Sat, 11/30/2013 - 23:39 | 4202858 TheHound73
TheHound73's picture

I would diversify.  Real estate, precious metals, gems, art, these new crypto-coin thingies, stocks maybe.

Anyways, the topic of this whole thread, "E-Gold Founder Launches New Gold Backed Currency" implies perhaps there can be improvements on Gold as Currency. I.e., actually circulating in the economy.  Gold as a currency is hard to compete with Bitcoin's ease and low cost of transfer.  Bitcoin is attempting to go toe-to-toe on this with the big boys: credit cards, paypal/western union, banking.  Not to mention divisibility and authenticity issues.

Hoarding gold is a solved problem and off topic.

 

"the only holders left are speculators."

In order pay a transaction in gold, one must first acquire said gold. If I thought more commerce would be switching to gold in the future, would Adam Smith condemn me for acquiring gold right now?

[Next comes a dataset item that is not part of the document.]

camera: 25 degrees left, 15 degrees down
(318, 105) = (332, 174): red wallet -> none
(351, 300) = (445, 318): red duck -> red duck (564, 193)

Sun, 12/01/2013 - 06:45 | 4203193 auric1234
auric1234's picture

If I thought more commerce would be switching to gold in the future, would Adam Smith condemn me for acquiring gold right now?

Commerce switching to gold? That doesn't make any sense. Gold is good for saving and specially over long periods (e.g. retirement), because you can rely on it retaining its value for a long time.

If you don't want that, you're either looking for a medium of exchange or speculating. If you're speculating, good luck when the other speculators are gone and you're left with the bag. Perhaps Bitcoin could be a fine medium of exchange, but watch out for velocity. When each Bitcoin changes hands 1000 times every second, you'll see what 21 million of the fastest moving currency ever made can do to prices.


Sun, 12/01/2013 - 08:16 | 4203215 TheHound73
TheHound73's picture

You one of those strong believers in using Gov't fiat for actually participating in an economy??  What's the whole point of Tyler's post?  If you want gold for hoarding, get gold. Nothing newsworthy about that.